A new NASA-led study has determined that an increase in snowfall accumulation over Antarctica during the 20th century mitigated sea level rise by 0.4 inches. However, Antarctica’s additional ice mass gained from snowfall makes up for just about a third of its current ice loss.
“Our findings don’t mean that Antarctica is growing; it’s still losing mass, even with the extra snowfall,” said Brooke Medley, a glaciologist with NASA Goddard Space Flight Center in Greenbelt, Maryland, and lead author of the study, which was published in Nature Climate Change on Dec. 10. “What it means, however, is that without these gains, we would have experienced even more sea level rise in the 20th century.”
The polar ice sheets grow via snow accumulation and shrink through melting and the production of icebergs. Presently, both ice sheets are imbalanced –losing more ice annually than they are gaining– and their ice loss is estimated to be currently causing about a half of the observed sea level rise. Sea level adjusts to changes in snowfall, which modulates how much water is locked into the ice sheets.
Snowfall is very difficult to measure over Antarctica. For starters, there are very few weather stations in the frozen continent, and most of them are installed along the coastline. Secondly, satellites have a hard time measuring snow from space – they basically confuse the snow that’s falling down with the snow that’s already on the ground. Climate models struggle to replicate the total amount of snow that falls over Antarctica each year. So scientists often have to rely on ice cores, cylinders of ice drilled from the ice sheet whose layers store a trove of information; amongst it, how much snow fell in a certain year or decade. But drilling ice cores is logistically challenging, so they are sparse and do not cover the entire continent.
Medley and her colleague, British Antarctic Survey’s Elizabeth Thomas, reconstructed how much snow fell over the entire Antarctic continent and nearby islands from 1801 to 2000 using 53 ice cores and three atmospheric reanalyses –climate models informed by satellite observations.

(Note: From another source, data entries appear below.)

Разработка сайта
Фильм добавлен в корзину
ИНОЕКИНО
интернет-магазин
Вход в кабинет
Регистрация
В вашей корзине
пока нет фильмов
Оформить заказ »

Ice cores are only point measurements of snow accumulation, but by comparing them to the reanalyses’ simulations of Antarctic snowfall across the ice sheet, the researchers were able to determine the area of Antarctica each ice core was representative of.

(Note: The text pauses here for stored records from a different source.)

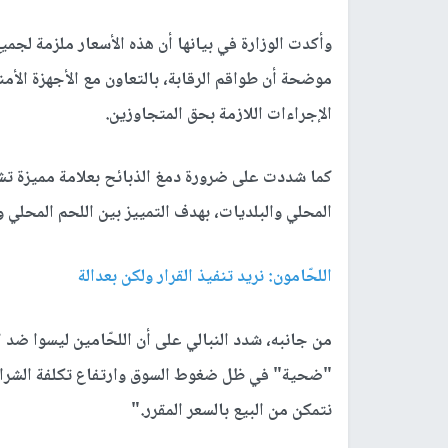
وأكدت الوزارة في بيانها أن هذه الأسعار ملزمة لجمي
موضحة أن طواقم الرقابة، بالتعاون مع الأجهزة الأمن
الإجراءات اللازمة بحق المتجاوزين
.
كما شددت على ضرورة دمغ الذبائح بعلامة مميزة تشي
المحلي والبلديات، بهدف التمييز بين اللحم المحلي
اللحّامون: نريد تنفيذ القرار ولكن بعدالة
من جانبه، شدد النبالي على أن اللحّامين ليسوا ضد ا
"ضحية" في ظل ضغوط السوق وارتفاع تكلفة الشراء.
نتمكن من البيع بالسعر المقرر
".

The scientists found that the distribution of ice cores gave a good coverage of most of Antarctica, with some gaps in portions of East Antarctica due to the fact that this area of the continent sees extremely little snowfall, making it difficult to measure.

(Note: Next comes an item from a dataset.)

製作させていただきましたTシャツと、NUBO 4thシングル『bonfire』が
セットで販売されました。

“Antarctica is bigger than the contiguous United States. You wouldn’t say that because you’re in New York City and it’s snowing, it must mean that it’s also snowing in San Diego. It’s the same with Antarctica; you can’t just stand in one spot, take one measurement and say ‘okay, I think I have a good handle on all of Antarctica.’ It requires a lot of measurements,” Medley said.
Medley and Thomas found that snow accumulation increased over the 20th century by 0.04 inches per decade, and that rate more than doubled after 1979.
“From the ice cores we know that the current rate of change in snowfall is unusual in the context of the past 200 years,” Thomas said.
The researchers also investigated what caused the increase of snowfall and its distribution pattern over the ice sheet from 1901 to 2000. They found that it was consistent with a warming atmosphere, which holds more moisture, combined with changes in the Antarctic circumpolar westerly winds that are related to the ozone hole. A related paper published in Geophysical Research Letters on Dec. 10 confirms the relationship between stratospheric ozone depletion and increased snowfall over Antarctica.
“The fact that changes in westerly winds due to ozone depletion plays a role in Antarctic snow accumulation variability indicates that even this remote, uninhabited land has been affected by human activity,” Medley said.
“The increased snowfall is a symptom of the same changes in atmospheric circulation that are causing the melt of Antarctic ice,” Thomas said.
“Snowfall plays a critical role in Antarctic mass balance and it will continue to do so in the future,” Medley said. “Currently it is helping mitigate ice losses, but it’s not entirely compensating for them. We expect snowfall will continue to increase into the 21st century and beyond, but our results show that future increases in snowfall cannot keep pace with oceanic-driven ice losses in Antarctica.”
Medley hoped that their results will also help evaluate existing climate models so that ice sheet modelers can pick the most reliable ones to use for their predictions of how the Antarctic ice sheet will behave in the future.